[Stored data entries]

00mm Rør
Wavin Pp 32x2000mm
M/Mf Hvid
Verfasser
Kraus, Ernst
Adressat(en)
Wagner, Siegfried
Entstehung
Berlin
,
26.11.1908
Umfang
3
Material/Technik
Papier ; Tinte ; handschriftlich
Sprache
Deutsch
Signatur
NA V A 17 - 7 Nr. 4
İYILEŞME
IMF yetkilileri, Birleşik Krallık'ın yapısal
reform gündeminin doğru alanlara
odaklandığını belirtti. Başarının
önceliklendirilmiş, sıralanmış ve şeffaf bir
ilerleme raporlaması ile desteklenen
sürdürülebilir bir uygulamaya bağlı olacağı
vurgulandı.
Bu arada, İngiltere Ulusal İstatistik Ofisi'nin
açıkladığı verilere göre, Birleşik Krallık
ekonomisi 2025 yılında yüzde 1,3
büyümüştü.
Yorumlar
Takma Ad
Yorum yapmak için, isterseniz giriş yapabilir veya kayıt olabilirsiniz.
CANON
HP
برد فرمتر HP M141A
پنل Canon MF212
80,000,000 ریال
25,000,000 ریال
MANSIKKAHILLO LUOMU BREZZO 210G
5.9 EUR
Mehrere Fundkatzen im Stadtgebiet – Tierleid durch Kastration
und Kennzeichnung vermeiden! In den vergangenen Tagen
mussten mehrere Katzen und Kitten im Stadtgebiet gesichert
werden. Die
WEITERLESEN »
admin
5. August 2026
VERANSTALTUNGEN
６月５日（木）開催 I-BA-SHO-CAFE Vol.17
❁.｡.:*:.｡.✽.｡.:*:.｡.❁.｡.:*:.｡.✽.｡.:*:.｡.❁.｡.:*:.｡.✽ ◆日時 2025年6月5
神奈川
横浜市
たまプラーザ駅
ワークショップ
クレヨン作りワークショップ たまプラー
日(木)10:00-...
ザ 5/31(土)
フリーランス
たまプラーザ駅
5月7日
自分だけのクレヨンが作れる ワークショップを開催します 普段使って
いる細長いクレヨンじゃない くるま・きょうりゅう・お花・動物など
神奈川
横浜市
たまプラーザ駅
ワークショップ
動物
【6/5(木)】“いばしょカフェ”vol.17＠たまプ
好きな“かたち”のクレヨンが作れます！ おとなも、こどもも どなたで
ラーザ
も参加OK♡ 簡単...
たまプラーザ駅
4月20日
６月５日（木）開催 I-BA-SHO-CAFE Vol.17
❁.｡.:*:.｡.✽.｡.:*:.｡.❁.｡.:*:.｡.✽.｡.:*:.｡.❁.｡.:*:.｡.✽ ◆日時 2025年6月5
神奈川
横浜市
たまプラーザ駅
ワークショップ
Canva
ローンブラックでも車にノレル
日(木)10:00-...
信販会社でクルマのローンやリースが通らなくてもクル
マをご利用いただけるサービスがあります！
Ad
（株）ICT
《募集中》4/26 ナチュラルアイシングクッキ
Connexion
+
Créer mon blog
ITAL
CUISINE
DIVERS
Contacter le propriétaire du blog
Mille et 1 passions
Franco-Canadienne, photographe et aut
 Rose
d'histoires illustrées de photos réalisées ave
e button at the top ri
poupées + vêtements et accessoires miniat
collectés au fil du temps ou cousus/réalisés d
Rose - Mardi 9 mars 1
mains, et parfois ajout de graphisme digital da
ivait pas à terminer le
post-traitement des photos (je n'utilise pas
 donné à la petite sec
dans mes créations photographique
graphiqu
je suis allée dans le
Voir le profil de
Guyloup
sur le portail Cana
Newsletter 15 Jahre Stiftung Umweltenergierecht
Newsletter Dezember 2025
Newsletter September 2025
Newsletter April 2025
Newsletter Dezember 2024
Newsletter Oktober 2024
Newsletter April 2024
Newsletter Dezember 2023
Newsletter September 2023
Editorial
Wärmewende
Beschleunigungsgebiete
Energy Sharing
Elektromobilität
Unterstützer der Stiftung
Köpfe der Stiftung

**Work required:** Select every line of the records holding the string "Birleşik".

**Answer for the task:**
IMF yetkilileri, Birleşik Krallık'ın yapısal
açıkladığı verilere göre, Birleşik Krallık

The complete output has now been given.